Friday, November 26, 2010

Fear.

I hit a deer (a huge 9-point buck soon to be consumed by the fire department, I'm told) head on going 70mph on the interstate the Wednesday evening before Thanksgiving, lost control of the car, spun across the highway and watched several other vehicles narrowly miss slamming into me as I finally came to a screeching stop horizontally across two lanes of traffic, the hood smashed in, smoke billowing into the air, headlights to my right for miles, my car totaled.

And I walked away.

Actually, I ran away at first, thinking the car was about to start on fire. I was choking on fumes trying to get out, and the locks kept locking and unlocking. When I finally got the door open I just ran.

And then there were just so many PEOPLE - pushing my car out of the road for me, asking me repeatedly if I was okay. Then there were all of the police officers and the fire men and the clipboards and the questions and the flashing blue lights. Mostly I was wondering if the Thanksgiving dinner and the five bottles of really good wine in the trunk were going to be okay. How fucking ridiculous and insignificant that seems in retrospect. Less ridiculous, though not nearly as important as my LIFE, is the emotional significance of that car to me. The one and only constant of my adult life, it was the car I purchased eleven years ago - brand new - the summer I graduated from Kenyon. I saved up the $500 deposit waiting tables at the Max & Erma's in Dublin while I applied for jobs in college admissions all over the country, ultimately ending up in Chicago.

A day later, I still feel totally and completely terrified.
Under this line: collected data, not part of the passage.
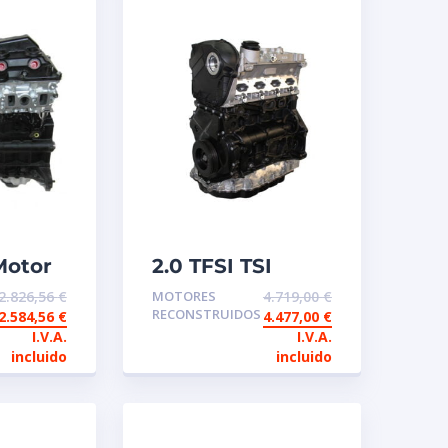
Motor
2.0 TFSI TSI
ambio
Motor de
2.826,56
€
MOTORES
4.719,00
€
ido
intercambio
RECONSTRUIDOS
2.584,56
€
4.477,00
€
reconstruido
I.V.A.
I.V.A.
incluido
incluido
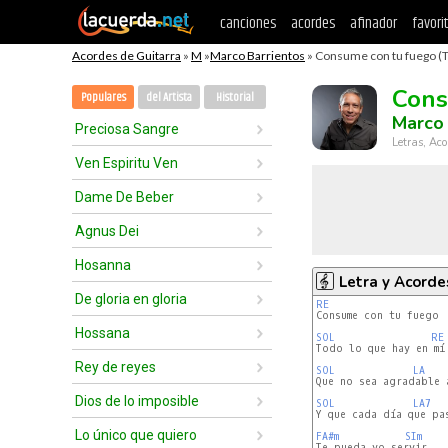
canciones
acordes
afinador
favori
Acordes de Guitarra
»
M
»
Marco Barrientos
» Consume con tu fuego (T
Cons
Populares
del Artista
Historial
Marco 
Preciosa Sangre
Letras, Aco
Ven Espiritu Ven
Dame De Beber
Agnus Dei
Hosanna
Letra y Acorde
De gloria en gloria
RE
Hossana
SOL
RE
Todo lo que hay en mí

Rey de reyes
SOL
LA
Que no sea agradable a
Dios de lo imposible
SOL
LA7
Y que cada día que pas
Lo único que quiero
FA#m
SIm
Te pueda yo servir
About what could have been. About what is. About life in general. I feel like I should just be so grateful that I'm okay and feel so lucky - and I absolutely *DO* - but I mostly just feel scared. Really, really scared.

I guess that the truth is this: I'm really a wreck, right now. I know I'll be okay, but I'm not okay right now. That's as real as it gets.

Sunday, November 21, 2010

Perspective.

I just did Jennifer Reis' Deep Relaxation practice (okay - confession. I fell asleep 10 minutes in to the 40 minute version. Her voice knocks me out - it's SO SOOTHING. So I let my iPod keep playing and did the 15 minute practice and stayed awake. Mostly...) and in this fleeting moment of tranquility I thought I'd pop in and jot down a few of the things I'd like to blog about sooner rather than later:
  • How I am always so aware of all that I don't know - there is SO MUCH out there to learn that it sometimes makes me feel overwhelmed and paralyzed, but also incredibly excited for each and every day I have to educate myself and discover knew things.
  • How the perspective that comes with age is really interesting; how we think we have things sort of figured out at 18 but can end up entirely different people at 22, and again at 25, and again at 30 and again at.... etc. etc. etc.
  • How I absolutely CRAVE yoga and meditation. And La Croix.
  • How music is still one of my deepest passions and how listening to music sometimes makes me feel like I've popped a little bubble and found myself in a slightly bigger bubble that I only have a few seconds to explore before the other bubble comes back.
  • Why a lot of movies and television shows don't seem to stand the test of time, whereas most books that I've loved at one time or another I still love (or love even more) when I read them years later.
  • The complex I'm starting to develop about not getting invited to weddings. I'm serious. It's starting to hurt.
I'm sure there are a lot of other things I'd like to blog about, but these things have been on my mind while in the shower, driving, etc. =)

In the next few months my life is going to change a lot, and I have a feeling that blogging about it all will be a priority, so please stay tuned!!

xoH

Tuesday, November 16, 2010

Meaning(less)(ful)(?)

I've been truly awful at updating my blog as of late, but here's the thing - I don't want to post random, meaningless crap on the Internet just for the sake of doing so. I want my blog to be meaningful and honest. And I can be really picky about my writing - I tend to spend an inordinate amount of time composing and editing and re-writing EVERYTHING, even blog entries. And for the past few weeks I just haven't had the energy, or at least, I haven't had THAT kind of energy - the blogging energy, we'll call it. Such is life. I'm sure I'll go through phases of being overly-prolific when it comes to writing blog posts. Right now isn't one of those phases, though.

In the meantime, check out my girl Julia's AWESOME website that she just finished. We did our yoga teacher training together at Kripalu and I just adore her beyond measure. She is another kindred spirit, for sure! 

I'm enjoying the autumn rain today. Lots of people complain about rain, but I LOVE rain. Especially the kind of mellow, warm rain that allows me to go for a run or a walk and experience the exquisite way it falls on my skin. It's so beautiful!

I've already worked out this morning. Now it's time for a latte and then I'm off to teach yoga this afternoon.